I just saw a wonderful documentary on Netflix about the history of Arhoolie Records and it’s interesting founder, a fellow named Chris Strachwitz. Chris is a German immigrant who was smitten by the beauty and primitive majesty of all forms of American roots music and became obsessed by tracking and recording what he heard, and sharing it with all who would listen.
The documentary is called, “This ain’t no mouse music”.
Now Chris never precisely defines what mouse music is, but if you listen to what really turns him on, you can come up with a pretty good definition of what it ain’t.
He likes his music raw. He likes it wild and unencumbered. He likes it original and prefers it fast and reasonably loud. The stuff that makes you jump out of your seat and shout and clap your hands.
And his music catalogue looks exactly like the records that I used to buy in the used record stores for $.50 or a buck back in the late sixties and seventies, when my musical tastes were developing and I knew that the pablum my friends were ingesting on the radio did not register on the inside of my heart, but this stuff did!
I remember the first time I heard Big Mama Thornton singing the blues, a song called “black rat”. The shivers went up and down my spine. This here was no prepackaged music by committee…This here was life!
And the music rolled across that screen from every corner of the American tradition. Delta blues singers like Lightnight Hopkins, Mance Lipscomb, (Tom Moore blues), Fred McDowell, Big Joe Williams, Old Country and bluegrass: our own Rose Maddox and the Maddox brothers, Del McCoury, Laurie Lewis, Gospel, the Rev. Louis Overstreet (workin’ on a building)New Orleans Brass bands Treme brass band, Preservation hall Jazz band, the New Orleans ragtime orchestra Zydeco buckwheat Zydeco, Cajun Clifton Chenier Jimmy Rimington and the creole all-stars, Polka, barbershop, Norteno, Tex- Mex The Texas tornados, and the greatest accordion player on the planet Flaco Jimenez old time fiddling, and our favorite anthem from Woodstock, I feel like I’m fixin’ to die rag Country Joe McDonald and the fish.
I’m tellin’ you, when I watched this, I was tired, and this documentary was long, and I was in desperate need of a good nights’ sleep, but I couldn’t turn it off till the last fiddle faded into the credits. It was like watching a movie of some of the best parts of my life, to say nothing of a large percentage of my C.D. boxes.

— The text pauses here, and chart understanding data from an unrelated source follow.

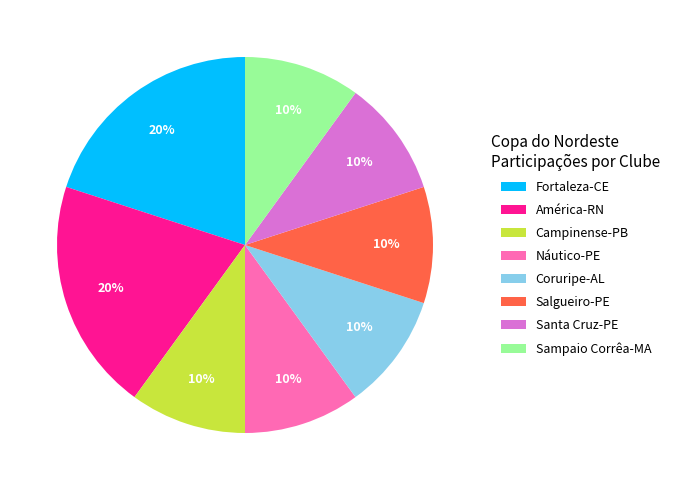

Does América-RN represent more than half of the total?

No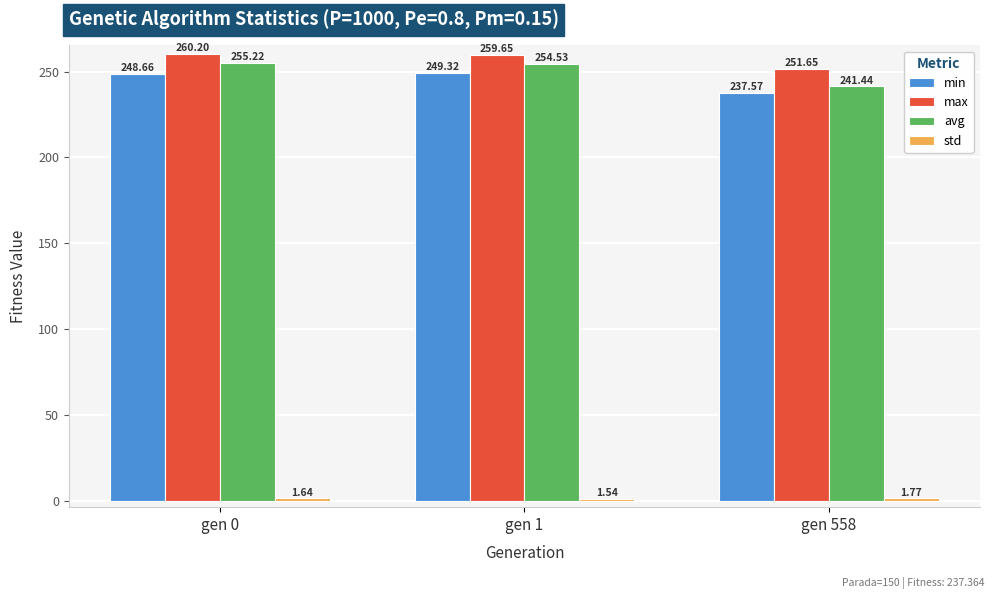

At which label is min closest to 243?

gen 558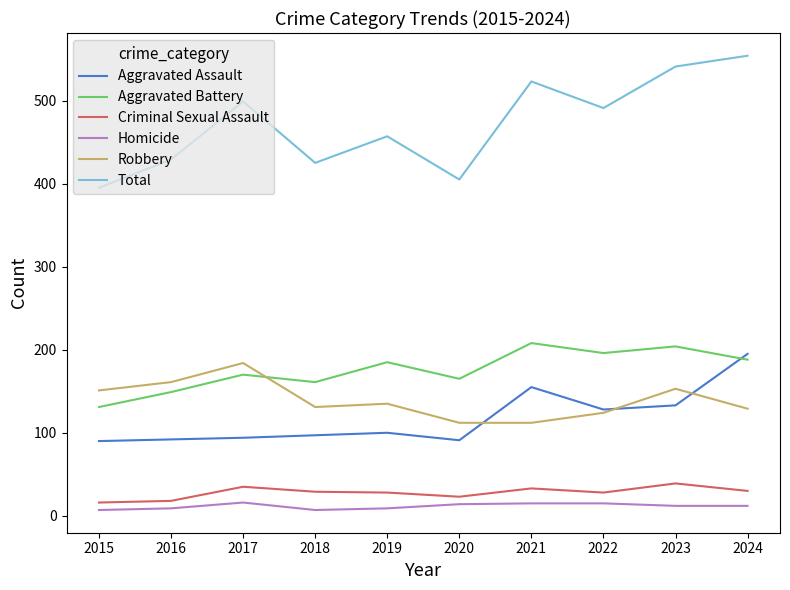

True or false: Criminal Sexual Assault and Aggravated Assault cross at least once.

False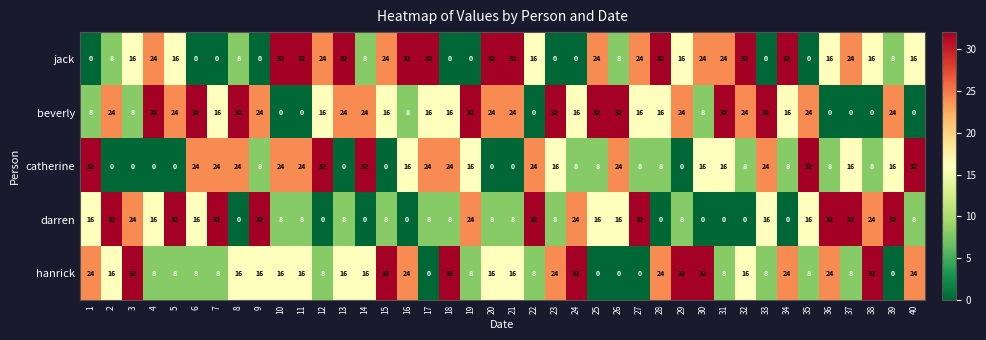

How many jack values are between 8 and 32?

30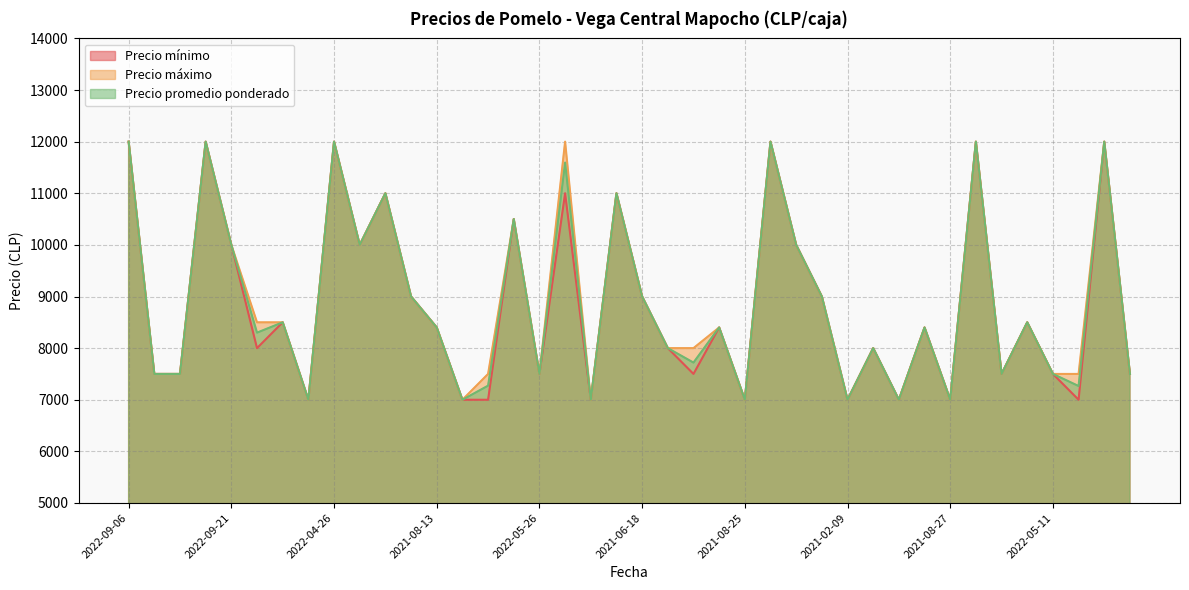

At which category does Precio mínimo reach its first local valley?

2022-07-06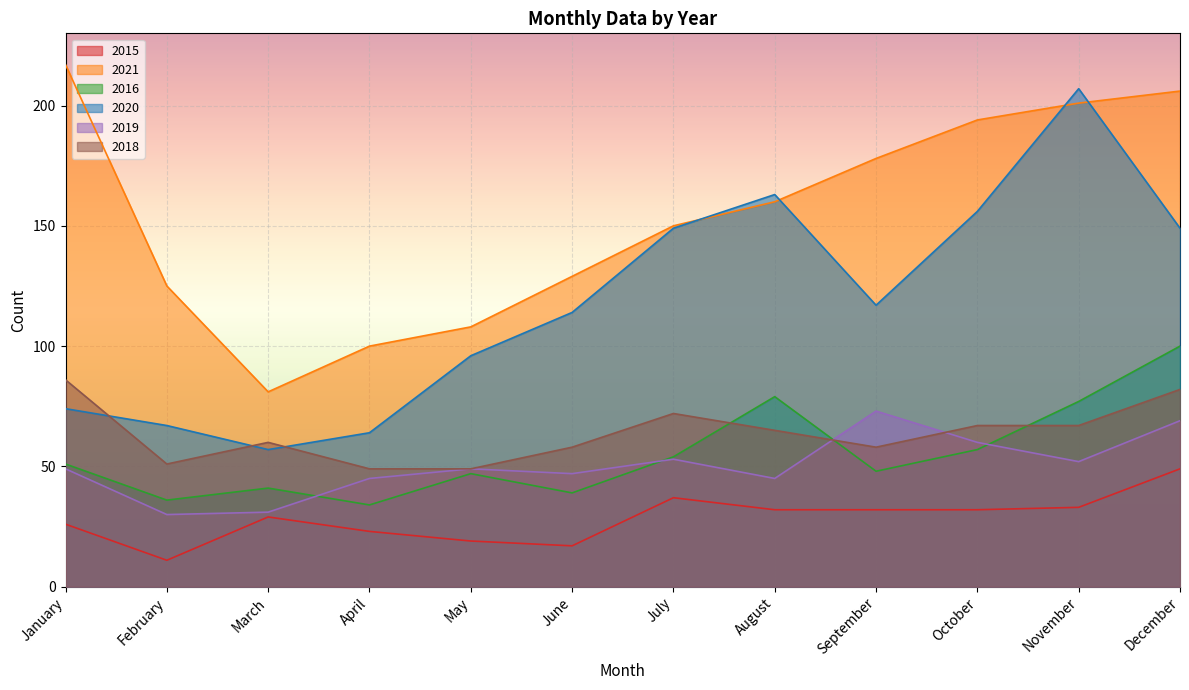

The value of 2015 at December is 49. True or false?

True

Now this music we love, it ain’t the most popular music on the radio. The percentage of people who listen to it is small, and a lot of them wonder what’s wrong with us for liking it. I reckon it’s because they’ve spent too much of their lives in gray flannel suits listening to homogenized orchestrations of pop standards on elevators.
I guess some folks just look at the trees and never think a lot about the roots that nourish them and give them their life.
I like blue grass, and I like gospel, and old country, and delta blues and Ry Cooder and Flaco jimenez., and swing, and the music of LIFE. I’m Getting old. I want something that keeps my blood pumping.
Thank you Chris Strachwitz. Thank you Arhoolie Records. Check out there catalog. There’s a lot of joy in there. It will make you smile.